For a ConvNN I trained recently, this is the learning curves when using Adam optimizer with initial learning rate = 0.01:
When using the traditional SGD with initial learning rate = 0.01, momentum = 0.9 and decaying learning rate every 3 epochs with decay rate of 0.96, the learning curves become:
I hope you see the drastic difference. With momentum, we got 10% error rate after 5 epochs. While with Adam, we got ~30% error rate after 20 epochs.
Now it might happen that Adam will work better if we add fancy stuff like Batch Norm and the likes to the network, which I didn’t try. However, when everything else being equal, it feels to me that Adam was a bit aggressive in decreasing the learning rate, which makes learning progress slow after a while.

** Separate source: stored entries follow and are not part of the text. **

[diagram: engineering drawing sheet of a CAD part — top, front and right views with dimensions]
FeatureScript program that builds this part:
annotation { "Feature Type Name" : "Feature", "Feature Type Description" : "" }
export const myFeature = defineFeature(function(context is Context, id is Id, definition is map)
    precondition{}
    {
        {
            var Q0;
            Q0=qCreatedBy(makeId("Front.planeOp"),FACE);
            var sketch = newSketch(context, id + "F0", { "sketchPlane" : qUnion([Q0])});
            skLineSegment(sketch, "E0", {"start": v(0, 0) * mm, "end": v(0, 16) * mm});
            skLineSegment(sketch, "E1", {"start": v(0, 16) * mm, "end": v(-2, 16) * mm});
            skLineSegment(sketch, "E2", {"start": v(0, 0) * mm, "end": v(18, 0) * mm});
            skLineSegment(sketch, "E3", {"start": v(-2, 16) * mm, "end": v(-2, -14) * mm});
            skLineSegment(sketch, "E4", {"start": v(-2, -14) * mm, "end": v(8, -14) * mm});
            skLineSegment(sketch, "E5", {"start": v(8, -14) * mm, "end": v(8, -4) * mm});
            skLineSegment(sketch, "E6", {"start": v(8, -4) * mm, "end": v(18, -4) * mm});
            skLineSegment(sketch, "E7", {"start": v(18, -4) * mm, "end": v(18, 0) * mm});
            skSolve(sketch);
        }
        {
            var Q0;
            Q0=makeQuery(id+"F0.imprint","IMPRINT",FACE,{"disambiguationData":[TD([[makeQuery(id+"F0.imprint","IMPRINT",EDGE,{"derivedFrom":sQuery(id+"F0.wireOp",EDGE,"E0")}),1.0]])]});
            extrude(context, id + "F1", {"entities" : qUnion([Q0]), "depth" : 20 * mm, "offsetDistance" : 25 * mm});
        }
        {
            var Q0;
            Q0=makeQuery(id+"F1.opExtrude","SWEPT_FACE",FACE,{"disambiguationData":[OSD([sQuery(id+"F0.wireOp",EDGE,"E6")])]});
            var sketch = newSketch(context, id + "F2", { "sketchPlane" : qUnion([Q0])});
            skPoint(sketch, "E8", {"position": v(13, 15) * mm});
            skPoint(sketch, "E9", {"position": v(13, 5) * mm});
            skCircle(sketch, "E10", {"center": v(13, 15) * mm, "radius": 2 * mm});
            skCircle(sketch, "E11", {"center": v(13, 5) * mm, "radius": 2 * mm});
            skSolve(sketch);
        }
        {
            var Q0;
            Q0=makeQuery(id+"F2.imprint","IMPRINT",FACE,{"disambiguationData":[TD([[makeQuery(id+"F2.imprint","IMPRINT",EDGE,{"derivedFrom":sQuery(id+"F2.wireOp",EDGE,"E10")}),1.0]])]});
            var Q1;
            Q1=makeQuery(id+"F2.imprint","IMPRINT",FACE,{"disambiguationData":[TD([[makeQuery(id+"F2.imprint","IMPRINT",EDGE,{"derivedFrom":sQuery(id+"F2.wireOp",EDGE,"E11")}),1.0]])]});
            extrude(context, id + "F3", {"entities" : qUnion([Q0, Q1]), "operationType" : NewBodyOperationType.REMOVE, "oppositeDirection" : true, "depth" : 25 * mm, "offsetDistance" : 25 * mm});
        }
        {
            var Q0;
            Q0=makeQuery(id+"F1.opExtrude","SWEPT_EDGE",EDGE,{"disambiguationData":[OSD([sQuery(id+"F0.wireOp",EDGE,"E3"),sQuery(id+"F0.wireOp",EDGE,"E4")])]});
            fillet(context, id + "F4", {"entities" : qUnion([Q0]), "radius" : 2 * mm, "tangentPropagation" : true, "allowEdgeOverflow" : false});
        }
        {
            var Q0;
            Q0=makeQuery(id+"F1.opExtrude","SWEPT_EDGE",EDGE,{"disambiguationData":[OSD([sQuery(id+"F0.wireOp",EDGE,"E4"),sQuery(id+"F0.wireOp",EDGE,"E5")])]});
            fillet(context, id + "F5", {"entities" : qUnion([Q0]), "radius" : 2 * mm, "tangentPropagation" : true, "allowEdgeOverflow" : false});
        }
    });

Since the learning rate is more strongly regulated in Adam, perhaps we can be more lax in setting the initial learning rate? This is the learning curves for Adam with initial learning rate = 0.1
It went wild eventually.
But with initial learning rate = 0.001, Adam gives this:
It is much better now.
Over the years, momentum and decaying learning rate has been my first choice for tuning the learning rate. I sometimes use Adagrad/RMSProp/Adam for cross-checking, but the best results are usually found with momentum, often with less training epochs.
The take-away message is you should really tune your learning rate hard. It is still one of the most important hyper-parameters. Although methods like Adam/Adagrad might make the impression that tuning the learning rate is easy, in fact it is very problem-dependent. Momentum has many more knobs to tune, but once used wisely, it will be very flexible and powerful. Often you will end up to the same ballpark with any of those optimizers.